Этого было достаточно, и я бросился бегом к дому. Закричать издали я не мог, боясь отвлечь внимание нападавших противников, что могло иметь ужасный исход. Поединок продолжался на глазах безмолвных слуг. Я бежал, соображая, как мне лучше вмешаться в дело, и вдруг услышал, как вскрикнул Кэрфорд, тяжело падая наземь. Слуги бросились к нему и опустились на колени. Де Фонтелль остался на месте, опустив острие шпаги, глядя на поверженного врага. Неожиданный переход от радости любви к такому тяжелому зрелищу ошеломил меня. Добежав до террасы, я задыхаясь остановился около де Фонтелля, не будучи в состоянии выговорить ни слова. Он оглянулся и, увидев меня, указал мне концом шпаги на Кэрфорда, после чего произнес:
– Этот человек знал то, что позорило мою честь, и не предупредил меня об этом. Он знал, орудием какого низкого замысла хотели сделать меня, и молчал, желая употребить меня и для своей пользы. Он получил то, что заслужил.
Сказав это, француз отошел туда, где начиналась зеленая лужайка парка, и вытер о траву клинок своей шпаги.
XI
КОМЕДИЯ ДЛЯ КОРОЛЯ
На следующий день мы оба – я и де Фонтелль – отправились вместе в Лондон. Кэрфорд, находясь между жизнью и смертью, лежал с проколотым легким в гостинице, куда мы отнесли его; он для нас был больше не опасен. Де Фонтеллю надо было явиться к французскому посланнику в Лондоне и попросить его помощи, чтобы извинить отказ от данного поручения, а также и обстоятельства происшедшей между ним и Кэрфордом дуэли. В последнем пункте я мог быть полезен ему, как единственный, кроме слуг, свидетель этой встречи. Теперь де Фонтелль успокоившись признал, что был не прав, принудив Кэрфорда драться немедленно при существующих условиях, и просил меня поехать с ним в Лондон. Отказать ему я не мог; мне не хотелось уезжать теперь из Кинтон-Манора, но я знал, что поездка в Лондон будет полезна и мне, и Барбаре. От ее отца не было никаких известий, я спешил повидать его и привлечь на свою сторону. Вопросом большой важности было также отношение к этому делу короля. Будет ли он настаивать на исполнении планов, угодных де Перренкуру, или откажется от борьбы, в которой уже дважды потерпел поражение? Король должен был скоро вернуться из Дувра, и я решил отправиться ко двору и узнать решение своей судьбы. Должен сознаться, у меня было большое желание видеть короля лично; мне почему-то казалось, что он благоволит ко мне и мне будет выгоднее говорить за себя самому, чем поручить это другим.

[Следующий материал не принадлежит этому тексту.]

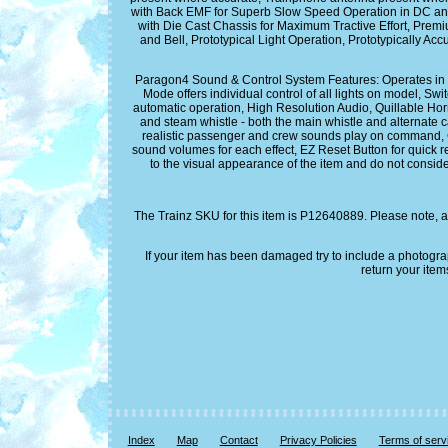
with Back EMF for Superb Slow Speed Operation in DC an
with Die Cast Chassis for Maximum Tractive Effort, Prem
and Bell, Prototypical Light Operation, Prototypically 
Paragon4 Sound & Control System Features: Operates in D
Mode offers individual control of all lights on model, 
automatic operation, High Resolution Audio, Quillable Horn
and steam whistle - both the main whistle and alternate c
realistic passenger and crew sounds play on command, Gr
sound volumes for each effect, EZ Reset Button for quick re
to the visual appearance of the item and do not conside
The Trainz SKU for this item is P12640889. Please note, a
If your item has been damaged try to include a photogr
return your item
Index
Map
Contact
Privacy Policies
Terms of serv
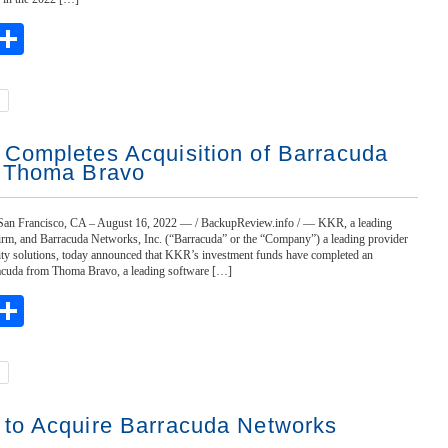
ebook
witter
Share
Completes Acquisition of Barracuda
 Thoma Bravo
n Francisco, CA – August 16, 2022 — / BackupReview.info / — KKR, a leading
firm, and Barracuda Networks, Inc. (“Barracuda” or the “Company”) a leading provider
urity solutions, today announced that KKR’s investment funds have completed an
racuda from Thoma Bravo, a leading software […]
ebook
witter
Share
to Acquire Barracuda Networks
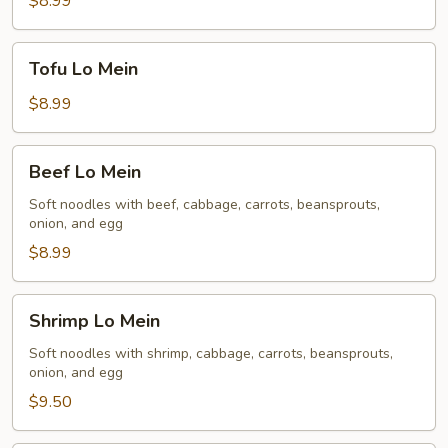
$8.99
Tofu
Tofu Lo Mein
Lo
Mein
$8.99
Beef
Beef Lo Mein
Lo
Mein
Soft noodles with beef, cabbage, carrots, beansprouts,
onion, and egg
$8.99
Shrimp
Shrimp Lo Mein
Lo
Mein
Soft noodles with shrimp, cabbage, carrots, beansprouts,
onion, and egg
$9.50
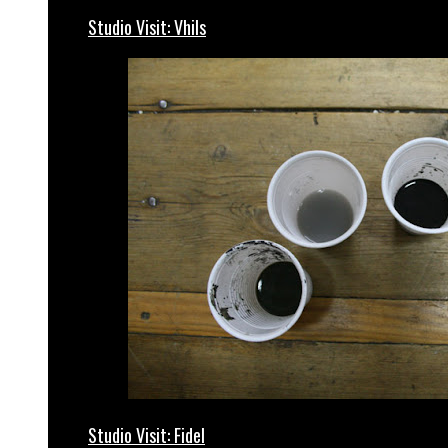
Studio Visit: Vhils
Studio Visit: Fidel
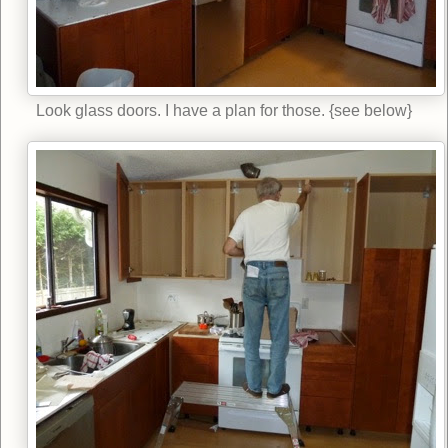
Look glass doors. I have a plan for those. {see below}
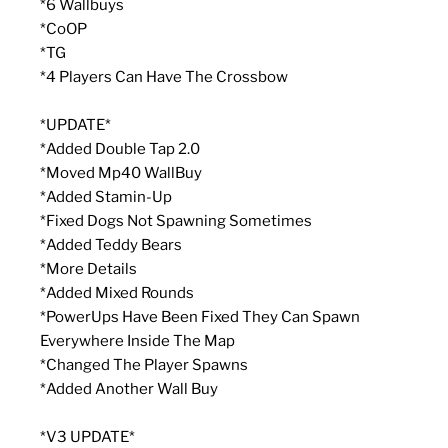
*6 Wallbuys
*CoOP
*TG
*4 Players Can Have The Crossbow
*UPDATE*
*Added Double Tap 2.0
*Moved Mp40 WallBuy
*Added Stamin-Up
*Fixed Dogs Not Spawning Sometimes
*Added Teddy Bears
*More Details
*Added Mixed Rounds
*PowerUps Have Been Fixed They Can Spawn
Everywhere Inside The Map
*Changed The Player Spawns
*Added Another Wall Buy
*V3 UPDATE*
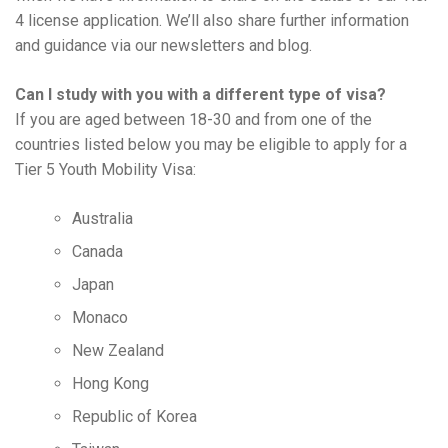
4 license application. We’ll also share further information
and guidance via our newsletters and blog.
Can I study with you with a different type of visa?
If you are aged between 18-30 and from one of the
countries listed below you may be eligible to apply for a
Tier 5 Youth Mobility Visa:
Australia
Canada
Japan
Monaco
New Zealand
Hong Kong
Republic of Korea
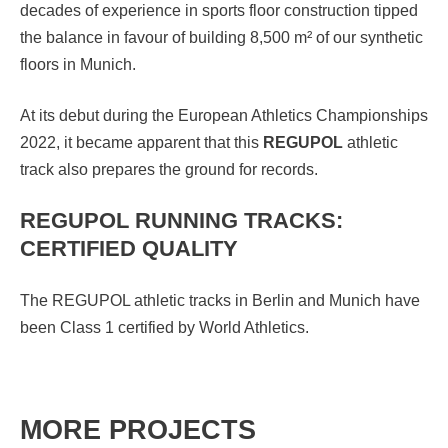
decades of experience in sports floor construction tipped
the balance in favour of building 8,500 m² of our synthetic
floors in Munich.
At its debut during the European Athletics Championships
2022, it became apparent that this
REGUPOL
athletic
track also prepares the ground for records.
REGUPOL RUNNING TRACKS:
CERTIFIED QUALITY
The REGUPOL athletic tracks in Berlin and Munich have
been Class 1 certified by World Athletics.
MORE PROJECTS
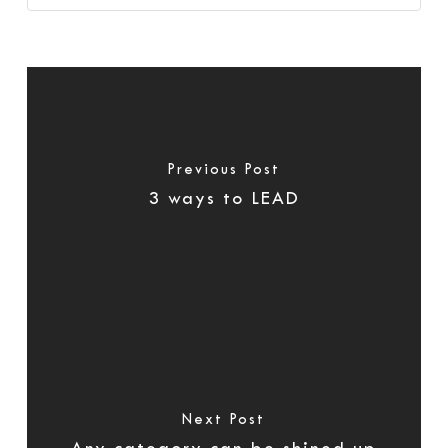
Previous Post
3 ways to LEAD
Next Post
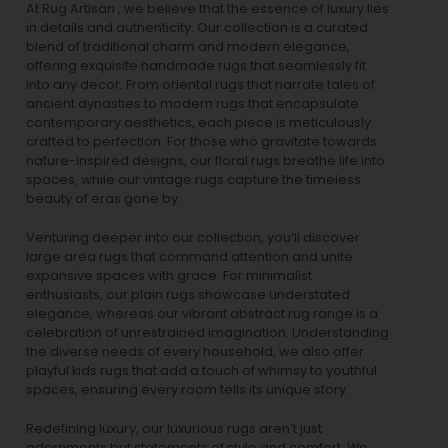
At Rug Artisan , we believe that the essence of luxury lies
in details and authenticity. Our collection is a curated
blend of traditional charm and modern elegance,
offering exquisite handmade rugs that seamlessly fit
into any decor. From oriental rugs that narrate tales of
ancient dynasties to
modern rugs
that encapsulate
contemporary aesthetics, each piece is meticulously
crafted to perfection. For those who gravitate towards
nature-inspired designs, our
floral rugs
breathe life into
spaces, while our
vintage rugs
capture the timeless
beauty of eras gone by.
Venturing deeper into our collection, you’ll discover
large area rugs that command attention and unite
expansive spaces with grace. For minimalist
enthusiasts, our
plain rugs
showcase understated
elegance, whereas our vibrant
abstract rug
range is a
celebration of unrestrained imagination. Understanding
the diverse needs of every household, we also offer
playful
kids rugs
that add a touch of whimsy to youthful
spaces, ensuring every room tells its unique story.
Redefining luxury, our luxurious rugs aren’t just
adornments but statements of style and comfort. We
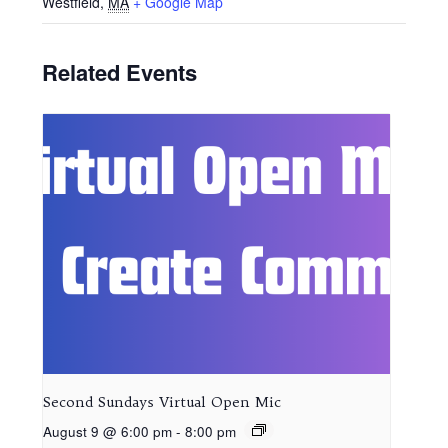
Westfield
,
MA
+ Google Map
Related Events
Second Sundays Virtual Open Mic
August 9 @ 6:00 pm
-
8:00 pm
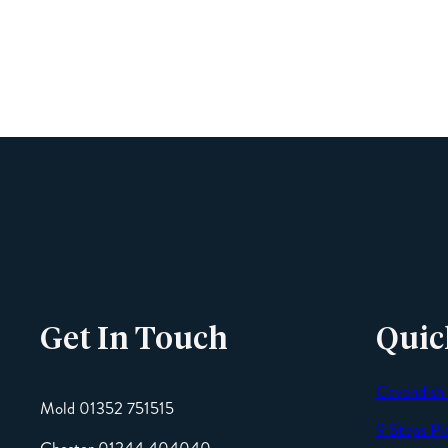
Get In Touch
Quic
Cavendish
Mold 01352 751515
9 Steps Pl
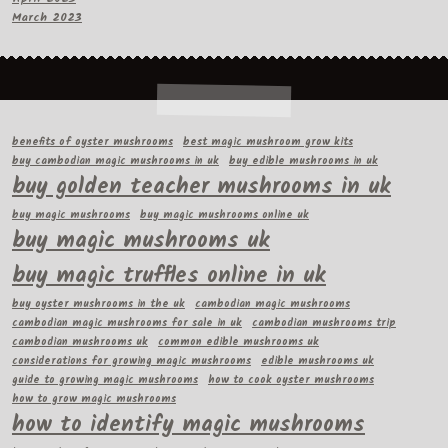
March 2023
benefits of oyster mushrooms
best magic mushroom grow kits
buy cambodian magic mushrooms in uk
buy edible mushrooms in uk
buy golden teacher mushrooms in uk
buy magic mushrooms
buy magic mushrooms online uk
buy magic mushrooms uk
buy magic truffles online in uk
buy oyster mushrooms in the uk
cambodian magic mushrooms
cambodian magic mushrooms for sale in uk
cambodian mushrooms trip
cambodian mushrooms uk
common edible mushrooms uk
considerations for growing magic mushrooms
edible mushrooms uk
guide to growing magic mushrooms
how to cook oyster mushrooms
how to grow magic mushrooms
how to identify magic mushrooms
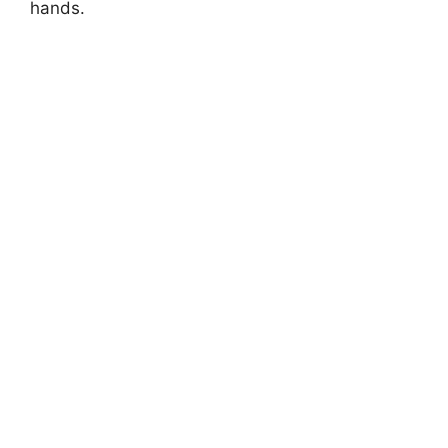
hands.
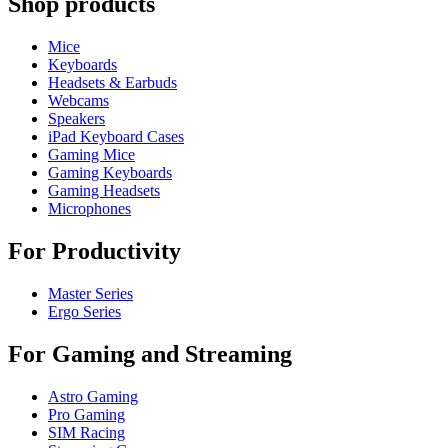
Shop products
Mice
Keyboards
Headsets & Earbuds
Webcams
Speakers
iPad Keyboard Cases
Gaming Mice
Gaming Keyboards
Gaming Headsets
Microphones
For Productivity
Master Series
Ergo Series
For Gaming and Streaming
Astro Gaming
Pro Gaming
SIM Racing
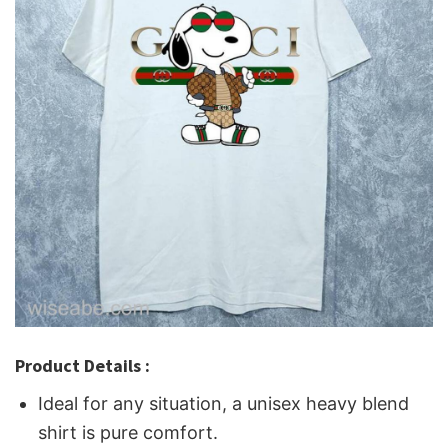
Product Details :
Ideal for any situation, a unisex heavy blend
shirt is pure comfort.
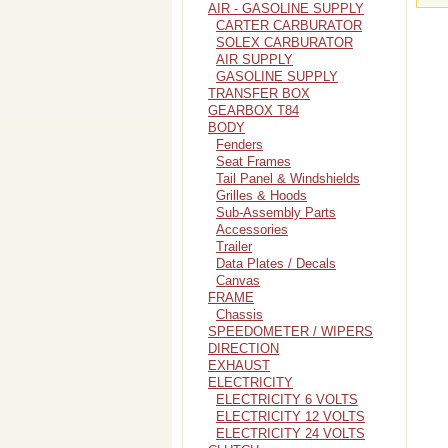
AIR - GASOLINE SUPPLY
CARTER CARBURATOR
SOLEX CARBURATOR
AIR SUPPLY
GASOLINE SUPPLY
TRANSFER BOX
GEARBOX T84
BODY
Fenders
Seat Frames
Tail Panel & Windshields
Grilles & Hoods
Sub-Assembly Parts
Accessories
Trailer
Data Plates / Decals
Canvas
FRAME
Chassis
SPEEDOMETER / WIPERS
DIRECTION
EXHAUST
ELECTRICITY
ELECTRICITY 6 VOLTS
ELECTRICITY 12 VOLTS
ELECTRICITY 24 VOLTS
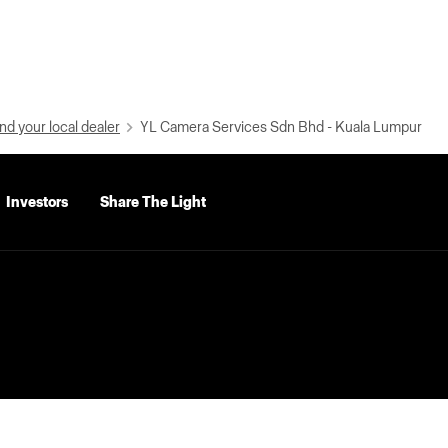
nd your local dealer
YL Camera Services Sdn Bhd - Kuala Lumpur
Investors
Share The Light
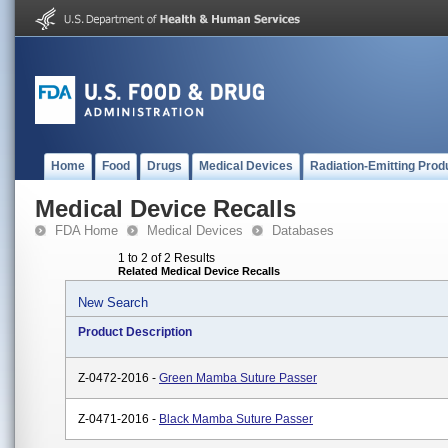
Home
Food
Drugs
Medical Devices
Radiation-Emitting Prod
Medical Device Recalls
FDA Home
Medical Devices
Databases
1 to 2 of 2 Results
Related Medical Device Recalls
New Search
Product Description
Z-0472-2016 -
Green Mamba Suture Passer
Z-0471-2016 -
Black Mamba Suture Passer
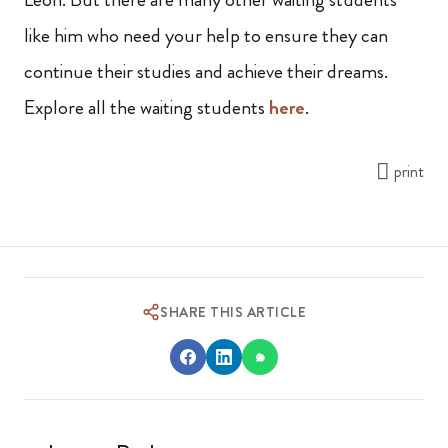
like him who need your help to ensure they can
continue their studies and achieve their dreams.
Explore all the waiting students
here
.
print
SHARE THIS ARTICLE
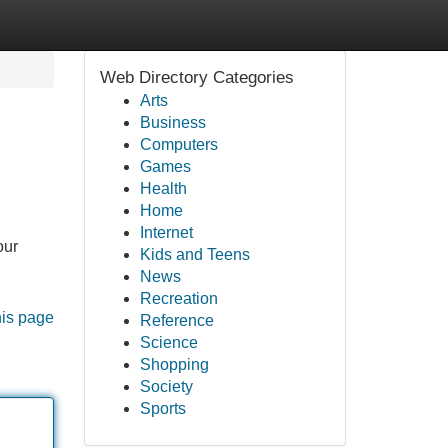
Web Directory Categories
Arts
Business
Computers
Games
Health
Home
Internet
our
Kids and Teens
News
Recreation
his page
Reference
Science
Shopping
Society
Sports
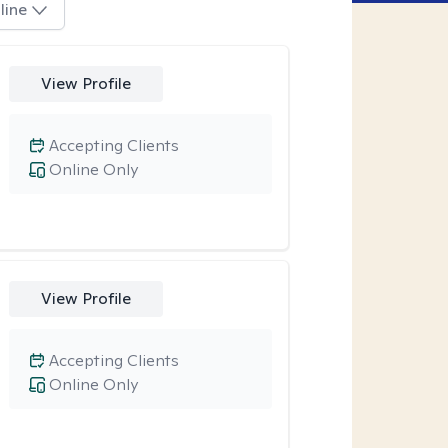
line
View Profile
Accepting Clients
Online Only
View Profile
Accepting Clients
Online Only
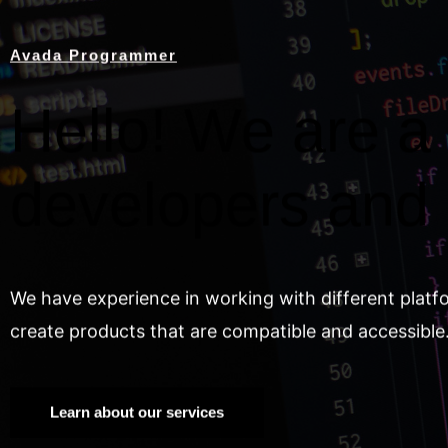
Avada Programmer
Hello! We are a 
developers and
We have experience in working with different platf
create products that are compatible and accessible
Learn about our services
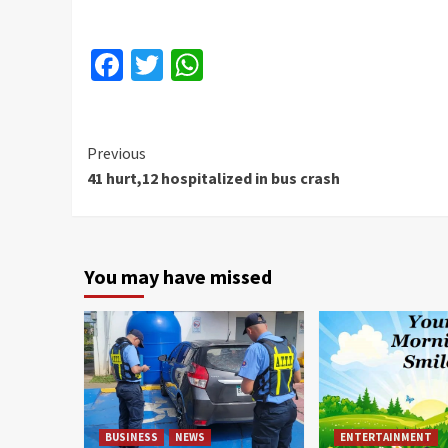
Facebook
Twitter
WhatsApp
Continue
Previous
41 hurt,12 hospitalized in bus crash
Reading
You may have missed
BUSINESS
NEWS
ENTERTAINMENT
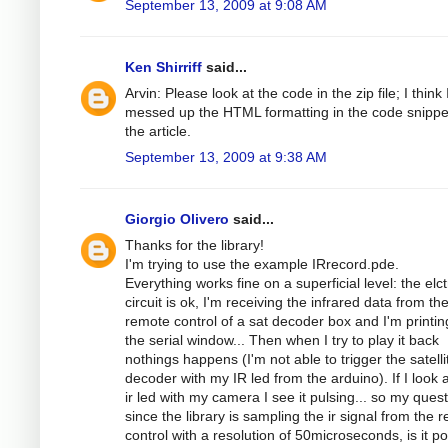
September 13, 2009 at 9:08 AM
Ken Shirriff
said...
Arvin: Please look at the code in the zip file; I think 
messed up the HTML formatting in the code snippe
the article.
September 13, 2009 at 9:38 AM
Giorgio Olivero
said...
Thanks for the library!
I'm trying to use the example IRrecord.pde.
Everything works fine on a superficial level: the elc
circuit is ok, I'm receiving the infrared data from th
remote control of a sat decoder box and I'm printing
the serial window... Then when I try to play it back
nothings happens (I'm not able to trigger the satelli
decoder with my IR led from the arduino). If I look a
ir led with my camera I see it pulsing... so my quest
since the library is sampling the ir signal from the 
control with a resolution of 50microseconds, is it po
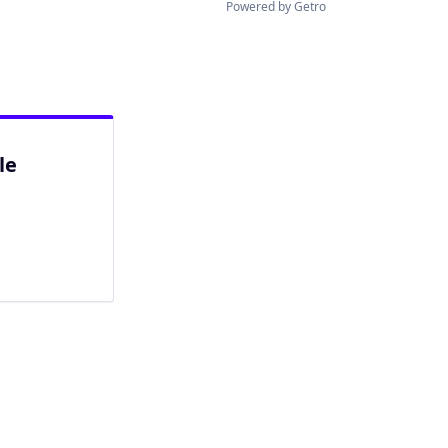
Powered by Getro
le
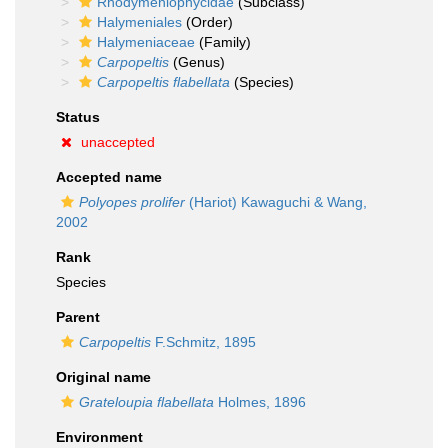
Rhodymeniophycidae
(Subclass)
Halymeniales
(Order)
Halymeniaceae
(Family)
Carpopeltis
(Genus)
Carpopeltis flabellata
(Species)
Status
unaccepted
Accepted name
Polyopes prolifer
(Hariot) Kawaguchi & Wang,
2002
Rank
Species
Parent
Carpopeltis
F.Schmitz, 1895
Original name
Grateloupia flabellata
Holmes, 1896
Environment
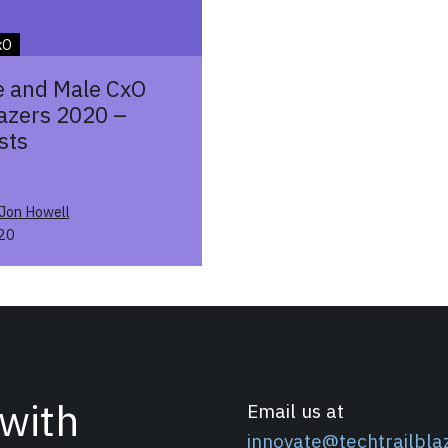
xO
 and Male CxO
lazers 2020 –
sts
Jon Howell
20
 with
Email us at
innovate@techtrailbla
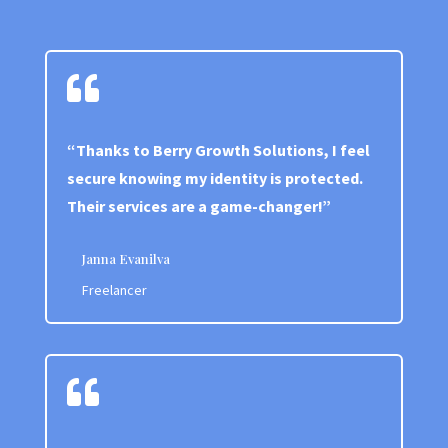

“Thanks to Berry Growth Solutions, I feel
secure knowing my identity is protected.
Their services are a game-changer!”
Janna Evanilva
Freelancer

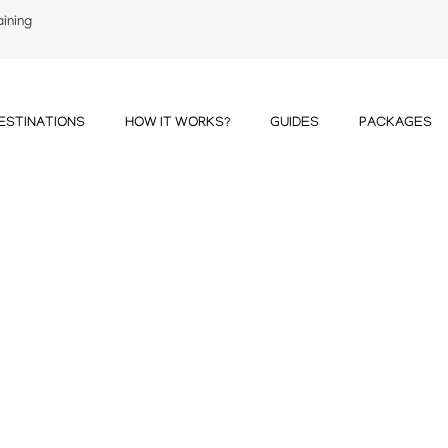
aining
ESTINATIONS
HOW IT WORKS?
GUIDES
PACKAGES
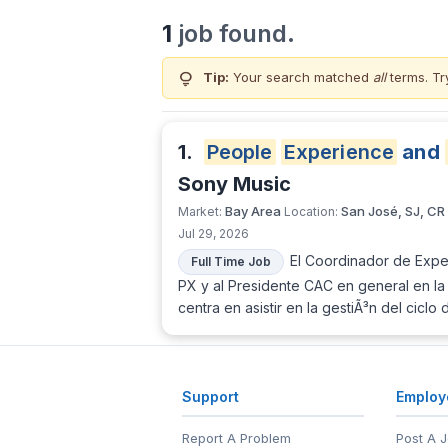
1
job found.
lightbulb
Tip:
Your search matched
all
terms. Tr
1.
People
Experience
and
Sony Music
Bay Area
San José, SJ, CR
Market:
Location:
Jul 29, 2026
El Coordinador de Exper
Full Time Job
PX y al Presidente CAC en general en la 
centra en asistir en la gestiÃ³n del cicl
Support
Employ
Report A Problem
Post A 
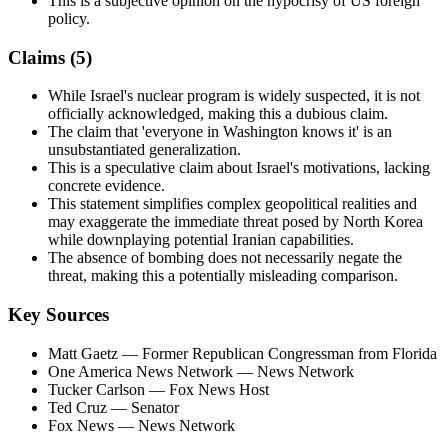
This is a subjective opinion on the hypocrisy of US foreign
policy.
Claims (
5
)
While Israel's nuclear program is widely suspected, it is not
officially acknowledged, making this a dubious claim.
The claim that 'everyone in Washington knows it' is an
unsubstantiated generalization.
This is a speculative claim about Israel's motivations, lacking
concrete evidence.
This statement simplifies complex geopolitical realities and
may exaggerate the immediate threat posed by North Korea
while downplaying potential Iranian capabilities.
The absence of bombing does not necessarily negate the
threat, making this a potentially misleading comparison.
Key Sources
Matt Gaetz
— Former Republican Congressman from Florida
One America News Network
— News Network
Tucker Carlson
— Fox News Host
Ted Cruz
— Senator
Fox News
— News Network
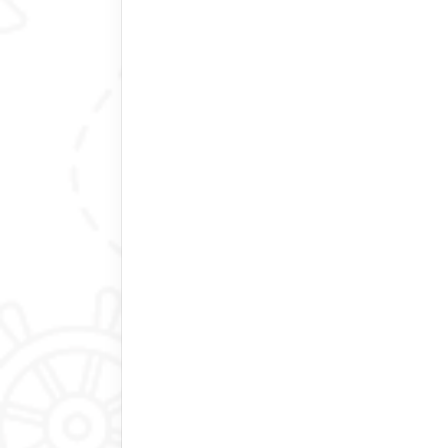
driver.
We hope our happiness will last our e
Raluca P
Hong Kong
Amazing experience
Bhutan itself is a special place. H
your trip, someone to drive you aro
things to you. Thinley, Rinchen and P
hundred percent to accommodate or 
Kindness : after the hike to the Tige
tea (that she prepared) and biscuits.
We had a packed itinerary and we m
Bhutan Best Inbound tour!
Thomas Edward Perdue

Когда мы прибыли в Лондон (прошу читателя заметить, что я не описываю своего трогательного прощания с Барбарой, находя, что о любви было уже сказано дстаточно в последней главе: это может быть поставлено мне в некоторую заслугу!), де Фонтелль немедленно отправился к своему посланнику, взяв с меня обещание прийти, как только он попросит меня об этом, а я пошел на квартиру, которую занимал вместе с Дарелом до отъезда в Дувр. Я надеялся застать его там и возобновить нашу дружбу. Против Дарелла я ничего не имел: он только исполнял свою обязанность. Я не ошибся: дверь мне открыл Роберт, и сам Дарелл в смущении вскочил, услышав мое имя. Я весело рассмеялся и, опустившись на стул, спросил:
– Ну, как насчет договора, заключенного в Дувре?
– Чем меньше вы будете говорить об этом, тем лучше для вас, – осторожно сказал Дарелл, запирая покрепче дверь.
– Что же, разве это – такая тайна? – улыбнулся я.
Дарелл подошел и протянул мне руку.
– Право, Симон, если бы я знал, что вы интересуетесь мисс Кинтон, то не принял бы участия в этом деле.
– Очень благодарен. А как насчет маркизы де Керуайль?